■ WORK ORDER: Copy out every entry below verbatim, keeping each character, space, and line break unchanged.

■ PROVIDED MATERIAL:
[Start of section]
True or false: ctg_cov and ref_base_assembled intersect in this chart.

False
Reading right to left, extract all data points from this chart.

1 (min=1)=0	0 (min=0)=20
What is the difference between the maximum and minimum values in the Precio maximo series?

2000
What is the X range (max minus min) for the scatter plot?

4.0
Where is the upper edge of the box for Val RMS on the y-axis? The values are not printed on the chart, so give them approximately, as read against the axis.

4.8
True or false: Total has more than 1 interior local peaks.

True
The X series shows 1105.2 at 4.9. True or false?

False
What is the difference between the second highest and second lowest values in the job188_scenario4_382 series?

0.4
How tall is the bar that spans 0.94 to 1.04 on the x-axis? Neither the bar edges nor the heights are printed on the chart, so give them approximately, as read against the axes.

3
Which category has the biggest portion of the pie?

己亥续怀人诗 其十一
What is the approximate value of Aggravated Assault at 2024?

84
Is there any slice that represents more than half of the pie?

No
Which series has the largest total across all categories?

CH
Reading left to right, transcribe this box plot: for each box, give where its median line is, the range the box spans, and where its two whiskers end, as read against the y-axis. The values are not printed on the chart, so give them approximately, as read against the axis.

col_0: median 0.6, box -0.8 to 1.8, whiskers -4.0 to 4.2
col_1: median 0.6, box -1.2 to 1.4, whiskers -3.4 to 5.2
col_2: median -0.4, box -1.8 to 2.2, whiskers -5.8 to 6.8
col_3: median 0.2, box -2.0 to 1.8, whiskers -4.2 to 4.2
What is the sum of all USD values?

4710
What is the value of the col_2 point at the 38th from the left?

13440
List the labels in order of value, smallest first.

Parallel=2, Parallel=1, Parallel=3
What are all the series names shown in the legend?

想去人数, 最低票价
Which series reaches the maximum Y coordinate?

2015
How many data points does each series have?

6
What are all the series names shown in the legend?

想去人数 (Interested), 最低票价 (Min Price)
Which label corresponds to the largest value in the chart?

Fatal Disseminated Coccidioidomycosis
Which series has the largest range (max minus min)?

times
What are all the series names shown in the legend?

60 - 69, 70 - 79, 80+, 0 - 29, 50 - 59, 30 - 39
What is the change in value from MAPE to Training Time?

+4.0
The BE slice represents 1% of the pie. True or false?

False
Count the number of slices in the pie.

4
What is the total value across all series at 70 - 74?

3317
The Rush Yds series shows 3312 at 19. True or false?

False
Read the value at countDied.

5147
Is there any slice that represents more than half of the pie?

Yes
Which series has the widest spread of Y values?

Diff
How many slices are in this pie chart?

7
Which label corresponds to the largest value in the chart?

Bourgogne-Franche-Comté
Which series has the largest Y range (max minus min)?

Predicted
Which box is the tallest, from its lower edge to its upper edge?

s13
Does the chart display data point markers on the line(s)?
[End of section]
■ EXERCISE SOLUTION:
True or false: ctg_cov and ref_base_assembled intersect in this chart.

False
Reading right to left, extract all data points from this chart.

1 (min=1)=0	0 (min=0)=20
What is the difference between the maximum and minimum values in the Precio maximo series?

2000
What is the X range (max minus min) for the scatter plot?

4.0
Where is the upper edge of the box for Val RMS on the y-axis? The values are not printed on the chart, so give them approximately, as read against the axis.

4.8
True or false: Total has more than 1 interior local peaks.

True
The X series shows 1105.2 at 4.9. True or false?

False
What is the difference between the second highest and second lowest values in the job188_scenario4_382 series?

0.4
How tall is the bar that spans 0.94 to 1.04 on the x-axis? Neither the bar edges nor the heights are printed on the chart, so give them approximately, as read against the axes.

3
Which category has the biggest portion of the pie?

己亥续怀人诗 其十一
What is the approximate value of Aggravated Assault at 2024?

84
Is there any slice that represents more than half of the pie?

No
Which series has the largest total across all categories?

CH
Reading left to right, transcribe this box plot: for each box, give where its median line is, the range the box spans, and where its two whiskers end, as read against the y-axis. The values are not printed on the chart, so give them approximately, as read against the axis.

col_0: median 0.6, box -0.8 to 1.8, whiskers -4.0 to 4.2
col_1: median 0.6, box -1.2 to 1.4, whiskers -3.4 to 5.2
col_2: median -0.4, box -1.8 to 2.2, whiskers -5.8 to 6.8
col_3: median 0.2, box -2.0 to 1.8, whiskers -4.2 to 4.2
What is the sum of all USD values?

4710
What is the value of the col_2 point at the 38th from the left?

13440
List the labels in order of value, smallest first.

Parallel=2, Parallel=1, Parallel=3
What are all the series names shown in the legend?

想去人数, 最低票价
Which series reaches the maximum Y coordinate?

2015
How many data points does each series have?

6
What are all the series names shown in the legend?

想去人数 (Interested), 最低票价 (Min Price)
Which label corresponds to the largest value in the chart?

Fatal Disseminated Coccidioidomycosis
Which series has the largest range (max minus min)?

times
What are all the series names shown in the legend?

60 - 69, 70 - 79, 80+, 0 - 29, 50 - 59, 30 - 39
What is the change in value from MAPE to Training Time?

+4.0
The BE slice represents 1% of the pie. True or false?

False
Count the number of slices in the pie.

4
What is the total value across all series at 70 - 74?

3317
The Rush Yds series shows 3312 at 19. True or false?

False
Read the value at countDied.

5147
Is there any slice that represents more than half of the pie?

Yes
Which series has the widest spread of Y values?

Diff
How many slices are in this pie chart?

7
Which label corresponds to the largest value in the chart?

Bourgogne-Franche-Comté
Which series has the largest Y range (max minus min)?

Predicted
Which box is the tallest, from its lower edge to its upper edge?

s13
Does the chart display data point markers on the line(s)?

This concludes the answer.